# My welchs wine is quite bitter



## edenri (Jan 9, 2008)

I chose a welch's recipe to start with, and today I racked it into a secondary. It fermented in a primary, only covered with a cloth, for 7 days, I tasted it and it was really bitter, will this get better?

The SG was about 1.100 and now reads 1.000. I think that sounds about right?

Should I have added a campden tablet during primary? Did something go sour on me?

Sorry more questions, should I be concerned with degassing right now? Can I just shake it up a bit? Finally I planed on racking again in about 2 wks, is that about right?

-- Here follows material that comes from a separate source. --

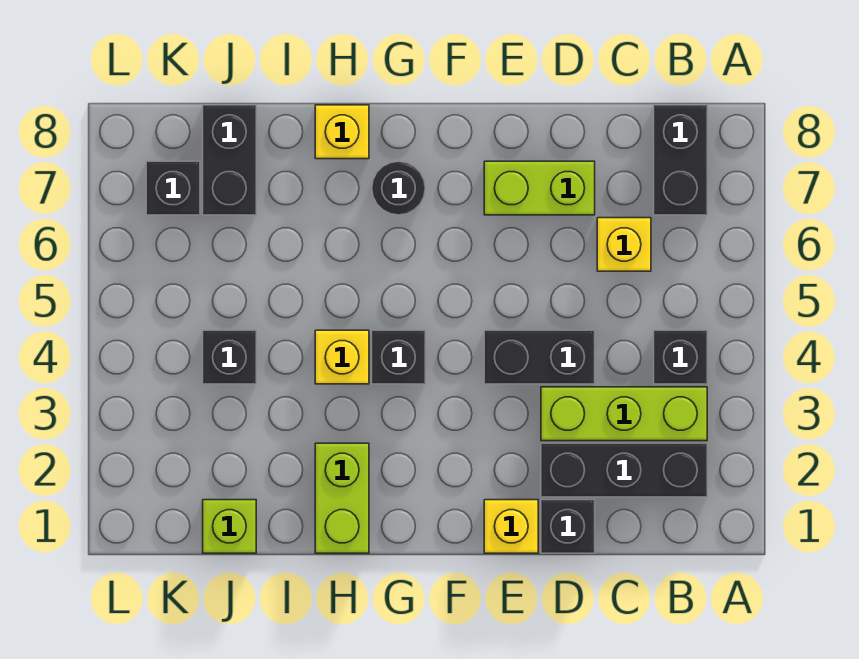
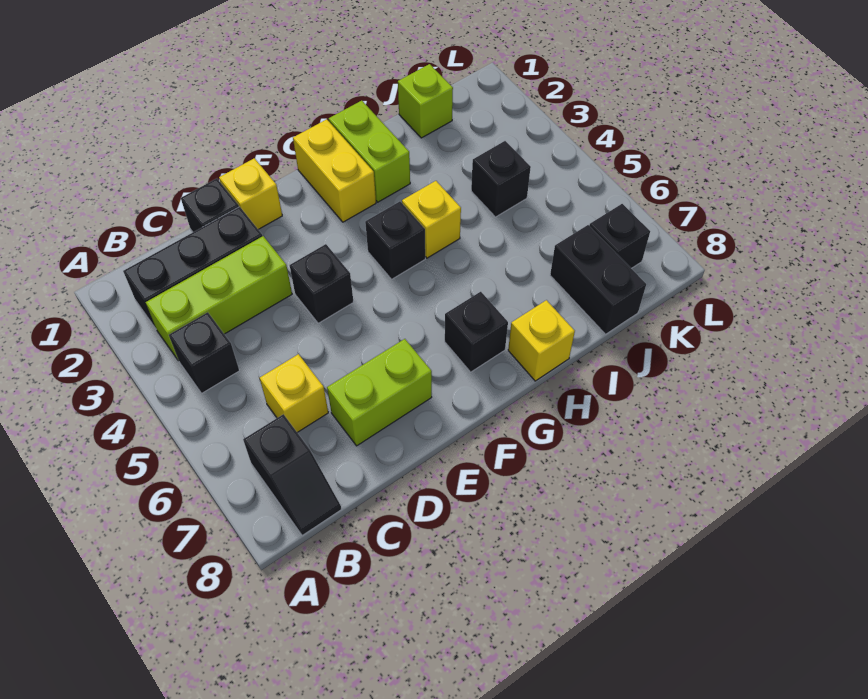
black 1x2 brick [654,105,707,215] -> black 1x2 slope [243,414,341,536]
black 1x2 brick [484,330,595,384] -> black 1x1 brick [290,244,353,323]
none -> yellow 1x2 brick [293,119,376,222]
black 1x1 round brick [372,161,425,215] -> black 1x1 brick [445,292,508,372]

Btw-I used white grape juice.


----------



## grapeman (Jan 9, 2008)

You are probably just tasting the effect of C02 in it, being fairly dry already and being so young. In the future rack a bit sooner so it will make a good C02 cap for protection in the secondary. You can rack it again in 2-4 weeks and try to degas some at that time. Make sure it is close to 70 when degassing. At that point it will be dry so add 1 campden tablet-crushed to it(gallon)If you made a 5 or 6 gallon batch use 1 campden / gallon or 1/4 tsp of k-meta per 5-6 gallon batch. Let it age another month or so rack again to clean vessel and then bottle(unless you want to bul age) if clear. If it hasn't finished clearing just keep racking each month until clear.


----------



## JWMINNESOTA (Jan 9, 2008)

Its been awhile since I made one, but they do indeed get better after a few months, actually can be real tasty. May want to check sg afew days in a row, if it doesn't come any lower your ready to degas and stabilize.


----------



## edenri (Jan 9, 2008)

Thanks guys for your replies, it's definatly not vinegar so thats good. I'll see how it tastes at each stage. In the meantime I can read up on sweetening to taste.


----------



## smurfe (Jan 9, 2008)

You will probably notice a complete different taste after you sweeten a bit. I did one batch of this and it was quite "puckery" until I sweetened it a bit. I like a very dry wine but I didn't like this one dry. It was quite tasty after it had some sweetness to it. It will be much better with a little age to it as well.


----------